Task directions — Lines in the listing below containing the string "Coverage" are to be identified and copied.

#####

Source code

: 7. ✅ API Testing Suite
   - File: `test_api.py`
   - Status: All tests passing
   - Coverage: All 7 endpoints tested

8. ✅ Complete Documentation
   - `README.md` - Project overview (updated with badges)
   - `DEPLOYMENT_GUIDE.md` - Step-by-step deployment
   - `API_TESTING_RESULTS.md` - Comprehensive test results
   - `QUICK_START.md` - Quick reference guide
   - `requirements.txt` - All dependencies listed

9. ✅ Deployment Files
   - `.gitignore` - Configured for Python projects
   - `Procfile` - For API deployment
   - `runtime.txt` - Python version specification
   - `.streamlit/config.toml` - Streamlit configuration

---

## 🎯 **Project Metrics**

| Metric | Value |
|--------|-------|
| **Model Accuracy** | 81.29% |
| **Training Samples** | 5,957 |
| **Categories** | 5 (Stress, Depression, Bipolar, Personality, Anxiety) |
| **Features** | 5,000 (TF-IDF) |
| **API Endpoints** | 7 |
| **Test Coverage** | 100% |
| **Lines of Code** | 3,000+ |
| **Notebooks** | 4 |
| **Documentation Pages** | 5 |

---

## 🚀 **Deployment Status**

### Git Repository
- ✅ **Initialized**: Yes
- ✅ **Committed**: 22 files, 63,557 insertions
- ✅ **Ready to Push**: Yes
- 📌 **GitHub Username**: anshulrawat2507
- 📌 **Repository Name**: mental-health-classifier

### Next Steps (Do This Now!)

#####

Task response —
   - Coverage: All 7 endpoints tested
| **Test Coverage** | 100% |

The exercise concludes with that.